Existing systems use different extrapolation techniques of varying complexity. Simple linear prediction, for example, can be efficient for short prediction intervals. Longer prediction intervals require statistical analysis of predicted processes determined by the instability of the reference oscillator (frequency reference) at base 140, the instability of the reference oscillators at the satellites, and variations in radio wave propagation. One existing extrapolator is based on a Kalman filter; an example is described in J. Neumann et al., “Test Results from a New 2 cm Real Time Kinematics GPS Positioning System,” The Proceedings of the 9-th International Technical Meeting of the Satellite Division of the Institute of Navigation (ION GPS-96), 1996, pp. 873-882.
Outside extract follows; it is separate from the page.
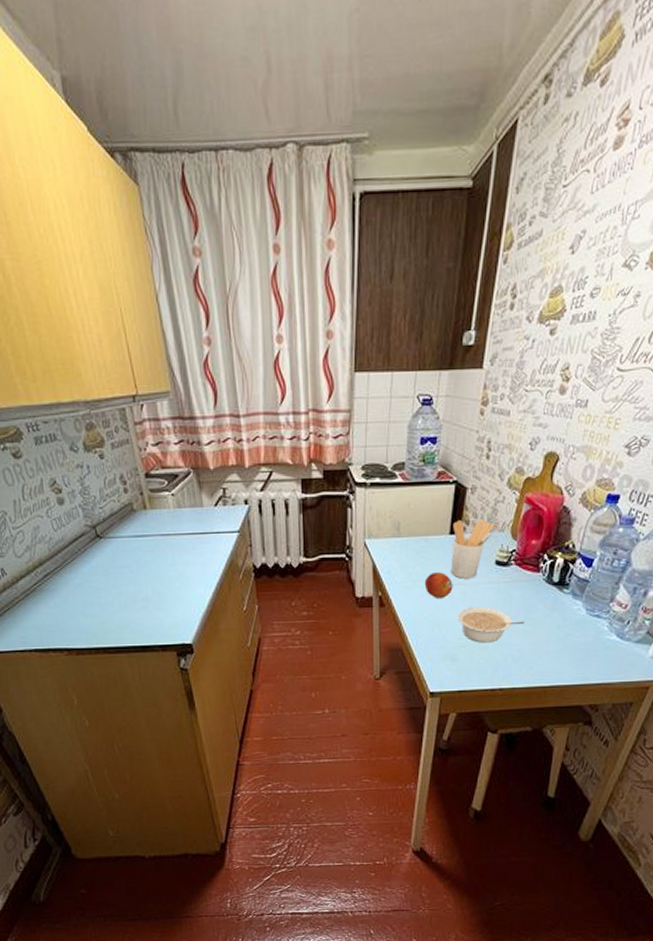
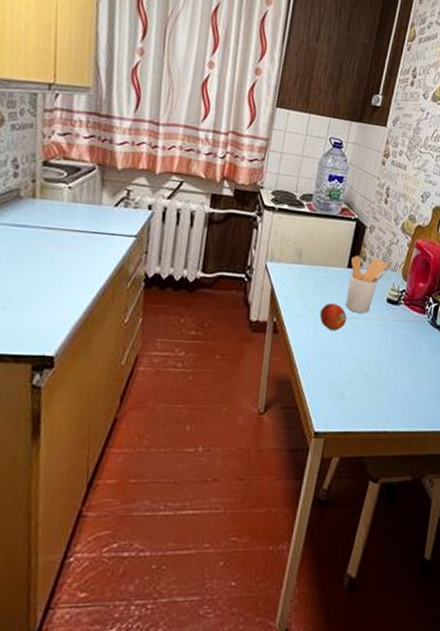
legume: present [457,606,525,643] -> none [348,342,410,381]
Another technique is described in U.S. Pat. No. 6,674,399. In this case, extrapolation is performed with a polynomial, the coefficients of which are determined and then corrected over the previous time interval (prior to extrapolation). A set of information parameters for each satellite channel is generated at the rover's modem output from the base data and recorded in the extrapolator register. Measured parameters of the communication link between the base and the rover, such as signal-to-noise ratio, and messages concerning errors that cannot be corrected are recorded in the register as well.
The recorded set of data is used to calculate the parameters of the extrapolation function in the form of a polynomial. In particular, a square polynomial describing the extrapolation function with three coefficients in the form of At2+Bt+C is applied, where t is the time and A, B, and C are coefficients of the extrapolation function. The coefficients of the extrapolation function are computed by least mean squares over the previous time interval. When there is an interruption in communications, base data is restored using the stored polynomial coefficients.
The accuracy of extrapolation depends not only on the time but also on the behavior of the extrapolated process. The slower this process is, the more accurate the extrapolation will be. What is needed is an extrapolator that is capable of predicting base data with high accuracy over long extrapolation intervals. In addition, an extrapolator that minimizes computational resources is advantageous.